De joven me preocupaba por lidiar con mis días aburridos. Solía sobrellevarlos gracias a los videojuegos. Podía pasarme horas, días y semanas con los mejores juegos de PlayStation y una vez que los completaba el 100%, cambiaba al Nintendo para repetir mi progreso. Lo mejor de todo es que, entre los primos, nos compartíamos juegos recién “salido del horno”, lo cual me garantizaba diversión por mucho más tiempo. Viví una etapa muy divertida.

Sin embargo, al pasar unos años, reflexioné acerca de la mala inversión del tiempo que hice. Me conforta el hecho de que al menos este mal uso del tiempo no duró mucho. Durante esa etapa yo me encontraba desorientado, no tenía claro en qué dirección debía apuntar. Son aspectos que actualmente forman parte de mi vida diaria, pero que en aquel entonces las ignoraba.

He podido agrupar una lista de hábitos NO saludables, este ha sido el resultado de la suma de mi propia experiencia y la de personas que fui conociendo a lo largo de estos años.

  1. No dormir a tus horas.
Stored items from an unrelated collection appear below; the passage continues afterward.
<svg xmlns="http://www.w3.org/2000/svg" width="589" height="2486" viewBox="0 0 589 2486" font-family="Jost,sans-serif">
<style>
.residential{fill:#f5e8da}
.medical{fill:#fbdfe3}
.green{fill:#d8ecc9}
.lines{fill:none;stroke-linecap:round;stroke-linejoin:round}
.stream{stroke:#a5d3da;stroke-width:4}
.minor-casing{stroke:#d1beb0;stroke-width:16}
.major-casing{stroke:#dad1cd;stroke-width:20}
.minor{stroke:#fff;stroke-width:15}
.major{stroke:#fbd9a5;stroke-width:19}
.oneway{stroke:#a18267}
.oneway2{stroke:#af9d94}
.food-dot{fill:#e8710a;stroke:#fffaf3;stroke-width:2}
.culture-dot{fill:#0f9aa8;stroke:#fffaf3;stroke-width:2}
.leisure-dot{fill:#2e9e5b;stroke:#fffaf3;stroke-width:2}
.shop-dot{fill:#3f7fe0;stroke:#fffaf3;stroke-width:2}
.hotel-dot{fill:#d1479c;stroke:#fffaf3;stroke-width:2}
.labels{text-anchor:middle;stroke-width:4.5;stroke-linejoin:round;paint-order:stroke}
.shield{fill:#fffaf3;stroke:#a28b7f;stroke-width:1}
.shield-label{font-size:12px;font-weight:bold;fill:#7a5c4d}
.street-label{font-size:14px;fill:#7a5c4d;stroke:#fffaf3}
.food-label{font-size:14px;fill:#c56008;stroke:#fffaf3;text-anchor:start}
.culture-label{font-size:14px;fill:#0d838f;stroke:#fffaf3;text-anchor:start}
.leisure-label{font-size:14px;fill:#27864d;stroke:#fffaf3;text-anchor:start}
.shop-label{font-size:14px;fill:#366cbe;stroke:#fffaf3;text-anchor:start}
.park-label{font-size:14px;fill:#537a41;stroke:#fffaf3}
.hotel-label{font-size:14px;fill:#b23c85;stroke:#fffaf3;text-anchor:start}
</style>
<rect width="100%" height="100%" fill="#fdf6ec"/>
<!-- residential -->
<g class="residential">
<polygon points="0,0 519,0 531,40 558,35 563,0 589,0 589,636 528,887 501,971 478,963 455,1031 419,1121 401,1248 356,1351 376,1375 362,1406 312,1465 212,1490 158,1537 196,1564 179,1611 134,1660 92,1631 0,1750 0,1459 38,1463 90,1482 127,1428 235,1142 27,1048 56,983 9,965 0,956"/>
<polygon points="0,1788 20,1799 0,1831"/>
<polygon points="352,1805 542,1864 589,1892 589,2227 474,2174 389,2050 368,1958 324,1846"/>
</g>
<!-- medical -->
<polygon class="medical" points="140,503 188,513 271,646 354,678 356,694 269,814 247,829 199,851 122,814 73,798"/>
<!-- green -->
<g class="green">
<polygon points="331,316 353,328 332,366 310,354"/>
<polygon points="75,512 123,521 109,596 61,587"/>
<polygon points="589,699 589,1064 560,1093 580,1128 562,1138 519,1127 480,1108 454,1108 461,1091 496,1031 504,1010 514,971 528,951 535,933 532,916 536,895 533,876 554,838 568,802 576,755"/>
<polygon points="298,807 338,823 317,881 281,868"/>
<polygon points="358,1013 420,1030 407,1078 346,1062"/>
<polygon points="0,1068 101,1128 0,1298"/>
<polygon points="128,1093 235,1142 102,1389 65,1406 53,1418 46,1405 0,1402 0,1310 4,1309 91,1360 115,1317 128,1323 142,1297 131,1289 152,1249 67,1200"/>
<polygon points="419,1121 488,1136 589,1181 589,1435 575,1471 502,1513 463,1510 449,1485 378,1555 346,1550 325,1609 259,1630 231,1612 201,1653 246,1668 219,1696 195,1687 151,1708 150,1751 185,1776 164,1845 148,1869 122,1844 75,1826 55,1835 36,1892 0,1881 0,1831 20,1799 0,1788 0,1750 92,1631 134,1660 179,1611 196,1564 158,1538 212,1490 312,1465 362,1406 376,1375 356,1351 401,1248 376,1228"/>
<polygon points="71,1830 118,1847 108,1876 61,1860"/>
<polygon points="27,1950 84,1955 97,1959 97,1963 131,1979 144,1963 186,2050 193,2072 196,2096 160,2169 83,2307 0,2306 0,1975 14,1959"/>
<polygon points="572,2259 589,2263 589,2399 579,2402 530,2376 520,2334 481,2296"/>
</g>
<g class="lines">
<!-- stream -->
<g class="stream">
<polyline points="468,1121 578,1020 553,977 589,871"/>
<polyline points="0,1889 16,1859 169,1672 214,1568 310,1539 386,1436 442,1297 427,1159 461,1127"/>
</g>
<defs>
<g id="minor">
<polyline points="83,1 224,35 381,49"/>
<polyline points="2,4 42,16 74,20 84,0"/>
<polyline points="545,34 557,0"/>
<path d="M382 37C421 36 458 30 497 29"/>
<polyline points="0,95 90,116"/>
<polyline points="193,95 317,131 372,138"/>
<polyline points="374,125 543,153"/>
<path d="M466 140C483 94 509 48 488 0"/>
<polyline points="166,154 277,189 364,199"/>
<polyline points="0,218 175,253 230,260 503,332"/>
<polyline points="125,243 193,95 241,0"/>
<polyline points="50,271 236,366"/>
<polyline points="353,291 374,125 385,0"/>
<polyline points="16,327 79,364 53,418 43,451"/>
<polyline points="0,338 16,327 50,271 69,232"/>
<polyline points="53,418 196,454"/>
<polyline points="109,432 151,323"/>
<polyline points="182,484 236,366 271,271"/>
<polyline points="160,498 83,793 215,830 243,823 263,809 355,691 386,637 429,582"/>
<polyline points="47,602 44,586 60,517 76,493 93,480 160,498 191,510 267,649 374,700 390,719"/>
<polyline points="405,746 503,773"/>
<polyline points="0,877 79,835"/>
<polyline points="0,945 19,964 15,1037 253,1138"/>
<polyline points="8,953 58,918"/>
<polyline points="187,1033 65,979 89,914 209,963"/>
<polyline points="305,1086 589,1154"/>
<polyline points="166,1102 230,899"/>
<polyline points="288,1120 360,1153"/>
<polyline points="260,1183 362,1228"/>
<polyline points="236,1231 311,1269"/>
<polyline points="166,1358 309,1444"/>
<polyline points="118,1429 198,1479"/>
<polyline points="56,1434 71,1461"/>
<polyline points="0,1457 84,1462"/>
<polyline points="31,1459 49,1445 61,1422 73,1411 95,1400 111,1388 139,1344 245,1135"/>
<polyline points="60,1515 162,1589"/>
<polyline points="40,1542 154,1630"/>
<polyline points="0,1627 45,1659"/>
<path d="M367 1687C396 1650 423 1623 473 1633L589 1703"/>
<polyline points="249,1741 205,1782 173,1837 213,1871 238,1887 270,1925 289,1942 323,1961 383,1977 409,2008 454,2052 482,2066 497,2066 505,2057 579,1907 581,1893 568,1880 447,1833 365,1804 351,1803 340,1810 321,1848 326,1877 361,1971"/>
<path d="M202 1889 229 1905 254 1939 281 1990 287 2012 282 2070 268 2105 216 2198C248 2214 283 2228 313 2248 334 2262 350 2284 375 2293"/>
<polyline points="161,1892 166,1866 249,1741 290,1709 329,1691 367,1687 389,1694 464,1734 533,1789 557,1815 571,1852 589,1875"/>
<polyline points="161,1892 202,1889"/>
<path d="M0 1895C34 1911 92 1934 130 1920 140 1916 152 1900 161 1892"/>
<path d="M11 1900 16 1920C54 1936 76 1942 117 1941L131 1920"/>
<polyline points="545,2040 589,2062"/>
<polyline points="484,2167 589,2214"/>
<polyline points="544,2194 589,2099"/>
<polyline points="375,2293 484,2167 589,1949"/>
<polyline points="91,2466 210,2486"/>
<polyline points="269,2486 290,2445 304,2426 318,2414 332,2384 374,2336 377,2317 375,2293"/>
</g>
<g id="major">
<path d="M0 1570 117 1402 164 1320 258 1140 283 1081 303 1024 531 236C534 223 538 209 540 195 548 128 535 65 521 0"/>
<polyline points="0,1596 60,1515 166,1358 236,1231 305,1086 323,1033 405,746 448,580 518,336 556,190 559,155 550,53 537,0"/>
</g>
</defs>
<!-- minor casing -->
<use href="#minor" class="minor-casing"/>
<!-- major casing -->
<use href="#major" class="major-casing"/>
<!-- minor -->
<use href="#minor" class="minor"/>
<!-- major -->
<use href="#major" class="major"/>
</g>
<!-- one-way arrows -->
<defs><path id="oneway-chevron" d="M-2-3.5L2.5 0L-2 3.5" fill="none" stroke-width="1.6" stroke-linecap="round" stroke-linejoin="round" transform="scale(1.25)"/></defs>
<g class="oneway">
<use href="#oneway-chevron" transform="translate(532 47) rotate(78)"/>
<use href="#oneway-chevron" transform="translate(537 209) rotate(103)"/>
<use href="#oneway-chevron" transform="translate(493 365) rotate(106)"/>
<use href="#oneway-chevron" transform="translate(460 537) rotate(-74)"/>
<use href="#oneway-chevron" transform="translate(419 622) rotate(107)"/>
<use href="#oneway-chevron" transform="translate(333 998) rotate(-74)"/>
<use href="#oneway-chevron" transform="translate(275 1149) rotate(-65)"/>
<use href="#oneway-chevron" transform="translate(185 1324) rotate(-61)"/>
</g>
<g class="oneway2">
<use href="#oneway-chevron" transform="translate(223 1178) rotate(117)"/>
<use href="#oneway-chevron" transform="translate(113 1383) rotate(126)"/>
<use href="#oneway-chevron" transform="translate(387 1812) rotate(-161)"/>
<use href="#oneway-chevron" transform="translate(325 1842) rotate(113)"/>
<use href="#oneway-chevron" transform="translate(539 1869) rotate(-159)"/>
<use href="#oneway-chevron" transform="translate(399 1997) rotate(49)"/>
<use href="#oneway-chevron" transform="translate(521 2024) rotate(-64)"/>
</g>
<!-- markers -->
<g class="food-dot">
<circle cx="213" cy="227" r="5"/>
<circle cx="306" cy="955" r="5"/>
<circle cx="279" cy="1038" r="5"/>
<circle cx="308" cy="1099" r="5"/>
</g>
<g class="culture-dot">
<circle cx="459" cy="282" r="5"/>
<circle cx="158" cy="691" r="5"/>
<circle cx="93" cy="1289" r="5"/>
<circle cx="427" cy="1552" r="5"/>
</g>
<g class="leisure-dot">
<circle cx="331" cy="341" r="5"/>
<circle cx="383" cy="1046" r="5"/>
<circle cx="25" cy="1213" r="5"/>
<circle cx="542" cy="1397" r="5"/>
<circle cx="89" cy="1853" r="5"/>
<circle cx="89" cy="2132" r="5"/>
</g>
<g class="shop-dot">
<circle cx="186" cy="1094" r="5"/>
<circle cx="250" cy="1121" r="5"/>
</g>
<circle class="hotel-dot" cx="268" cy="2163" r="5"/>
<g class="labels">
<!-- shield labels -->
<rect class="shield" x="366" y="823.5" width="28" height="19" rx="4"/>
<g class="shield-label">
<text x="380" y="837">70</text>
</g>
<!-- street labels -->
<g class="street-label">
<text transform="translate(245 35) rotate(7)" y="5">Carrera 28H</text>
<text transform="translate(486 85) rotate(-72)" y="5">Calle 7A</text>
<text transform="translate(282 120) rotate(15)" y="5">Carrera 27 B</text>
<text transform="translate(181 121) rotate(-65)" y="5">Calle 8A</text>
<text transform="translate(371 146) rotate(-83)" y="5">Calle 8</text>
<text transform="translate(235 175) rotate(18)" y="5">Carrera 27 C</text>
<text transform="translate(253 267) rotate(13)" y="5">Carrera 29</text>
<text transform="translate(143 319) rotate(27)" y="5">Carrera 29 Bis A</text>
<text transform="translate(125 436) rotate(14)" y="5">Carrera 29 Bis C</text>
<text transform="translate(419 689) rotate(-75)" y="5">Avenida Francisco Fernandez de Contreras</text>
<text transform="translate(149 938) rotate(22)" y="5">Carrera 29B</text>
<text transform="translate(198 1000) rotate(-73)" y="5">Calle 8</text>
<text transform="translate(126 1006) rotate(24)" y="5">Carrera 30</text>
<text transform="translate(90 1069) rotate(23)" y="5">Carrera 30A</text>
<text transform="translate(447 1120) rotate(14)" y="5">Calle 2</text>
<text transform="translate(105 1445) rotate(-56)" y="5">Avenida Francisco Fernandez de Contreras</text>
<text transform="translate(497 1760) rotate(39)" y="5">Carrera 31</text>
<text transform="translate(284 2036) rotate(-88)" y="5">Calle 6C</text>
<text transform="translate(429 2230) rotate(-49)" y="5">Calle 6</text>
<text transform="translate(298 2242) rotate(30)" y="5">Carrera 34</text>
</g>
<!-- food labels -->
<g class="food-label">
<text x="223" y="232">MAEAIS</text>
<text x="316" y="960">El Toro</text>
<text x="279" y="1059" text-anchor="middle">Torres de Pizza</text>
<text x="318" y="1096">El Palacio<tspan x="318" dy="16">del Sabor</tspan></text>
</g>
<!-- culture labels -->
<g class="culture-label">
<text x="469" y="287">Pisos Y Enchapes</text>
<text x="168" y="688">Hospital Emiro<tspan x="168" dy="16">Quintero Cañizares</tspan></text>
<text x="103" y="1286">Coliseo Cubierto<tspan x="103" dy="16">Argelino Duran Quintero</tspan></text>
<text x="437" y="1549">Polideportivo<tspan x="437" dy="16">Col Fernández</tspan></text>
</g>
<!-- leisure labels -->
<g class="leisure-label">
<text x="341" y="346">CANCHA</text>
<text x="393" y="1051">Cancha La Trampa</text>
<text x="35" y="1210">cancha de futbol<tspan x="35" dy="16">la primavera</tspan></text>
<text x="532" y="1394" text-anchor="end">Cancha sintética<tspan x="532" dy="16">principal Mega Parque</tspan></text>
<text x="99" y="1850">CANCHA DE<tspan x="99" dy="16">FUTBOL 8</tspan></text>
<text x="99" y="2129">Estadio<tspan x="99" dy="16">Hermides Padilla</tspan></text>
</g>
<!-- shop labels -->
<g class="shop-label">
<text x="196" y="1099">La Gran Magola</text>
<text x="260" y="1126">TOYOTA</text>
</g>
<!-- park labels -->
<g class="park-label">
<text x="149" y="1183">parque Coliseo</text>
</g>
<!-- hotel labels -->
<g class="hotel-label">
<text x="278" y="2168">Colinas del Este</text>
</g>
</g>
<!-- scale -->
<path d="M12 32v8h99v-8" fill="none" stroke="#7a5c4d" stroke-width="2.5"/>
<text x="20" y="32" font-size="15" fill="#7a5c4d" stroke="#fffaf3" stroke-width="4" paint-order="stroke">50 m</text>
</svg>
Para algunos es suficiente dormir 6 horas, para otros 8. Hay una infinidad de libros, videos y artículos que hablan al respecto. Cada persona necesita una cantidad particular de horas de sueño para rendir apropiadamente. Conoce bien ese número y respétalo a diario.
  2. No alimentarse apropiadamente. Con eso me refiero a que no debes hacer lo siguiente: (1) consumir más azúcar que nutrientes y proteínas, y (2) omitir alguna de tus comidas.
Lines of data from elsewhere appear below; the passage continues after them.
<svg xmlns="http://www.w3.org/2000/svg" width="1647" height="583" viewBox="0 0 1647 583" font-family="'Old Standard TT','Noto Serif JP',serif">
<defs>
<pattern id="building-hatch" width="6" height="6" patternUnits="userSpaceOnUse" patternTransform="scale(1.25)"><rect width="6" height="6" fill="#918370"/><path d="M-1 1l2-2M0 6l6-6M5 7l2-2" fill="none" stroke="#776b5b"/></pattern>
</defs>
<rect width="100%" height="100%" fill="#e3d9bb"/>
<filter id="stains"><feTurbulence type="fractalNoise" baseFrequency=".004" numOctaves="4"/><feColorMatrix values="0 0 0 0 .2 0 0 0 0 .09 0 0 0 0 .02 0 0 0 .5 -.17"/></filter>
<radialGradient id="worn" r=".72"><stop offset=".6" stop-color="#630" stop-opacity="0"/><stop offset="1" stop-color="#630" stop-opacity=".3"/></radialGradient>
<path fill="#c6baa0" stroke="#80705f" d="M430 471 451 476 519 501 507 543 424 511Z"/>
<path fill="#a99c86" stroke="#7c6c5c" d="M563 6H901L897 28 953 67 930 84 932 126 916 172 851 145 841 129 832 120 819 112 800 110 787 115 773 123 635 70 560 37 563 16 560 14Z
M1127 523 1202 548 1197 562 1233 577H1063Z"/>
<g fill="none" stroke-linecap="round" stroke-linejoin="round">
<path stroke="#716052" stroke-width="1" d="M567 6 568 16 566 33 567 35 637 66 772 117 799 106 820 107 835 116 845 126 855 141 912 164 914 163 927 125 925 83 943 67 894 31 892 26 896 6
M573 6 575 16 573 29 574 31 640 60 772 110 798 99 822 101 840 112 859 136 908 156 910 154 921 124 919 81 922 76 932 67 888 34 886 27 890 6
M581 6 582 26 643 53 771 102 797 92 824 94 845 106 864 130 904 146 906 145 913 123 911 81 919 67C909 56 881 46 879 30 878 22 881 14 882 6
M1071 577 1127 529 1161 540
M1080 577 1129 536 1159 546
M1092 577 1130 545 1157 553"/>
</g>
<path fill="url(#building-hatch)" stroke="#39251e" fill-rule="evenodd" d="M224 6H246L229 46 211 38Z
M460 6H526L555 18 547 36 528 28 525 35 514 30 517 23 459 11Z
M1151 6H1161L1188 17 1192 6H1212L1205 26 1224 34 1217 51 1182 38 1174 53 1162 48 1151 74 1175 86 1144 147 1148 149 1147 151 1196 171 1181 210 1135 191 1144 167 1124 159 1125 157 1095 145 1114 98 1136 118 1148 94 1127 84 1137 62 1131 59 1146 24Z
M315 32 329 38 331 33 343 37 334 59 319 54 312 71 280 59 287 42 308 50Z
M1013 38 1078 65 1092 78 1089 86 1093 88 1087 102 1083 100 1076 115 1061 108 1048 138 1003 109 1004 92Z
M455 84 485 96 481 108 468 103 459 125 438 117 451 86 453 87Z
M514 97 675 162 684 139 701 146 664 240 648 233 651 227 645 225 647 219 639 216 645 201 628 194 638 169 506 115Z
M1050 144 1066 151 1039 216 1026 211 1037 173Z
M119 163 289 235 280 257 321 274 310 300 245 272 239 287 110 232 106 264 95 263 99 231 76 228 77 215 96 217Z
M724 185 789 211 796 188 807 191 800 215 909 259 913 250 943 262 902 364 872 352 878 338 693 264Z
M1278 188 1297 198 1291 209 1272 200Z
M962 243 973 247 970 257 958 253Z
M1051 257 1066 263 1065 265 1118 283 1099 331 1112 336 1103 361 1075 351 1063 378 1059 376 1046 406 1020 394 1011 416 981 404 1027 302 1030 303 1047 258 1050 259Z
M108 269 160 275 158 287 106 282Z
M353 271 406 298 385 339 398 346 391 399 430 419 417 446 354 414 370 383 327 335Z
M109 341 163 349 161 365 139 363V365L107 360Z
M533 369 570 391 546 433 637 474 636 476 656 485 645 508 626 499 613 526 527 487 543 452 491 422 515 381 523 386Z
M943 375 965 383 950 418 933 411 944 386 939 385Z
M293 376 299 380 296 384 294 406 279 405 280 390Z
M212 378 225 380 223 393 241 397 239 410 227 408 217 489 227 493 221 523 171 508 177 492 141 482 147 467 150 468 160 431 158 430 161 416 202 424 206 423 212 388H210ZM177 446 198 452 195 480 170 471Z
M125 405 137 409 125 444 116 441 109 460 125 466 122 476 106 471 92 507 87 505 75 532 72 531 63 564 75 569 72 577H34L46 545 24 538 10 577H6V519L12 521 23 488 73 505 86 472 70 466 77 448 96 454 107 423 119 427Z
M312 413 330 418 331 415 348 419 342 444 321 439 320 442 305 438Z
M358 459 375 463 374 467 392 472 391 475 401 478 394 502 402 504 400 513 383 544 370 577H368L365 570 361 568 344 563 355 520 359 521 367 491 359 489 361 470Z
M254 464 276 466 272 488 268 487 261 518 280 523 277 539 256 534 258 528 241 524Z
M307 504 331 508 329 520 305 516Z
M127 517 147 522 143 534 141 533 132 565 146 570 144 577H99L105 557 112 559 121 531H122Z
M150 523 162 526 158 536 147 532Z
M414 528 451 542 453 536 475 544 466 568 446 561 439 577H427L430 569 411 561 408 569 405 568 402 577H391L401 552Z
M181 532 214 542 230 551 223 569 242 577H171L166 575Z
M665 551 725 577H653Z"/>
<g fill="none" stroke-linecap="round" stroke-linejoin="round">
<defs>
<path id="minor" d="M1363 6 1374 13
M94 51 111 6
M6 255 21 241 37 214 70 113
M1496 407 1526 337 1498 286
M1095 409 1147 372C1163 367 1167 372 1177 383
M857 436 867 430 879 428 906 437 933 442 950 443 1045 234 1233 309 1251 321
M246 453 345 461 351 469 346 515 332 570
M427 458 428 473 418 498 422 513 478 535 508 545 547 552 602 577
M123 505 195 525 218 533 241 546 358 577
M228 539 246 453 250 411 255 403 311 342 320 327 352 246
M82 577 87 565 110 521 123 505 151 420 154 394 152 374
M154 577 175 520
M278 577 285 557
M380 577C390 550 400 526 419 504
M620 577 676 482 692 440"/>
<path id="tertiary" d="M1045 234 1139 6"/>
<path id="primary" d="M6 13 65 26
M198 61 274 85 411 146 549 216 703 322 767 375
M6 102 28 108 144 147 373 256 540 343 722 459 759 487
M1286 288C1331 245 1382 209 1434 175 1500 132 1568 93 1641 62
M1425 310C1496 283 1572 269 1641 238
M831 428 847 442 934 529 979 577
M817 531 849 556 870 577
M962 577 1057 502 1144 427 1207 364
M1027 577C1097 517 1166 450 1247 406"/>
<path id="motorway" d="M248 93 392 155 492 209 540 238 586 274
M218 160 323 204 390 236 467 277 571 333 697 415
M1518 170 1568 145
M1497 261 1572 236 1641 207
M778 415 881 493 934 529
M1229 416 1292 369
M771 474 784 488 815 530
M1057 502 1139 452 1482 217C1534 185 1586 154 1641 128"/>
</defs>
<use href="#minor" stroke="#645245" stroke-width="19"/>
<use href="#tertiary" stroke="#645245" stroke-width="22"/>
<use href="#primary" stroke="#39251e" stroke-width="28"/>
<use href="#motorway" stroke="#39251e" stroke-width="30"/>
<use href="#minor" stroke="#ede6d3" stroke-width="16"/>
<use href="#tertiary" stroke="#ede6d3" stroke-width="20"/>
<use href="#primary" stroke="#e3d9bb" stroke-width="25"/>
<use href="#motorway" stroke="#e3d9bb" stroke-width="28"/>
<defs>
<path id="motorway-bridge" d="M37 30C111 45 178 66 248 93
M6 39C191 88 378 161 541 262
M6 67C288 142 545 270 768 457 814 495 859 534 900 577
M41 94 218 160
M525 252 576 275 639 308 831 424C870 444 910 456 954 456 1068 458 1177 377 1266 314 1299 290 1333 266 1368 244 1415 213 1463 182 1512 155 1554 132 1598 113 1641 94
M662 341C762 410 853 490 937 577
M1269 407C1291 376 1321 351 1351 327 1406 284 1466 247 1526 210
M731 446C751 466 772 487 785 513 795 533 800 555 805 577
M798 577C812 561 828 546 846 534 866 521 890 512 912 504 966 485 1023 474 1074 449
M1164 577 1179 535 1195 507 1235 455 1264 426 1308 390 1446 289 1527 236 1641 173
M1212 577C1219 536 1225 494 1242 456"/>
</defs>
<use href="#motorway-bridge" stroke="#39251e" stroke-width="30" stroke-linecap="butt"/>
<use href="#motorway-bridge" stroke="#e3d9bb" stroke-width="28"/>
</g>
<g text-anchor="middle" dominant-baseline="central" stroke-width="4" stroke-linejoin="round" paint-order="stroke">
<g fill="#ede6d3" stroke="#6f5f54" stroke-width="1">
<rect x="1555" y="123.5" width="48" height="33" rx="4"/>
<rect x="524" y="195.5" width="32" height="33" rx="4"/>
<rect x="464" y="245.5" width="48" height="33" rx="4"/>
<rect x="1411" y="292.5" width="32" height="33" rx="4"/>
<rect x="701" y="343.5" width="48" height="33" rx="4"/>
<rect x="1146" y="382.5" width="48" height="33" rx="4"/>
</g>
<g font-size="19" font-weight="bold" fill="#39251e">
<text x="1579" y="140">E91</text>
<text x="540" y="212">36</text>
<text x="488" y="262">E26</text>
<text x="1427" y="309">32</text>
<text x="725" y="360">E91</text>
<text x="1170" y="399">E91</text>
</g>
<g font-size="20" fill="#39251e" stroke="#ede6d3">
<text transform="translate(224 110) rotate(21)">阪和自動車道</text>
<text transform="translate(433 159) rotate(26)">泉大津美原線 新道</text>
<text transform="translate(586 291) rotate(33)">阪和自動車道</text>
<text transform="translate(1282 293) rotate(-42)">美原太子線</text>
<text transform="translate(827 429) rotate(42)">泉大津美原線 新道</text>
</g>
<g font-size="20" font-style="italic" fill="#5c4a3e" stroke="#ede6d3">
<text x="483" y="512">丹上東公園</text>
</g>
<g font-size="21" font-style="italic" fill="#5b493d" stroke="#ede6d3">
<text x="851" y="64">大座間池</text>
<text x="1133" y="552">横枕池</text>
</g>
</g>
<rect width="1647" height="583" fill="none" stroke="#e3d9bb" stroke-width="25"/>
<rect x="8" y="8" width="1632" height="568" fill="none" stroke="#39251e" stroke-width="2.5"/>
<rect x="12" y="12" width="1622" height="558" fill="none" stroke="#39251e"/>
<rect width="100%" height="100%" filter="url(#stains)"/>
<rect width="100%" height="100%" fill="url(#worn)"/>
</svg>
  3. Sentirte aburrido. Esto es un pésimo hábito. Debes eliminar esta palabra cuanto antes, porque corres peligro de que vaya por tu salud y drene tu energía vital llevándote a la cama, echarte todo el día viendo TV hasta que el día se acabe.
  4. Ofenderte. Cuando te equivocas en algo no digas “qué idiota/tonto/estúpido soy”. Nunca te trates así. No seas ofensivo contigo mismo. Empieza a respetarte tú mismo para que el resto te trata tal cual.
  5. Fumar. Creo que no hace falta detallar este punto. Lo mismo con beber alcohol en exceso.
  6. Perder el tiempo. Por algo dicen que Dios hizo el mundo en 6 días y descansó el día 7. Procura ver el descanso como una necesidad no como un fin. Un ejemplo de esto sería un atleta de 100m planos. No puede llamarse atleta si se la pasa descansando, ¿cierto? Por supuesto que es importante que recupere energías en ese lapso, pero este no es el fin, sino correr. Cada vez más rápido, cada vez mejor, con mejor técnica, mejor respiración.
  7. Comprimir tus emociones. Una vez leí que no podemos controlar nuestras emociones, estas simplemente suceden. Lo que está bajo nuestro poder son nuestras acciones. Por eso debemos enfocarnos en lo que hacemos pese a lo que sentimos, en lugar de esforzarnos por cambiar nuestras emociones.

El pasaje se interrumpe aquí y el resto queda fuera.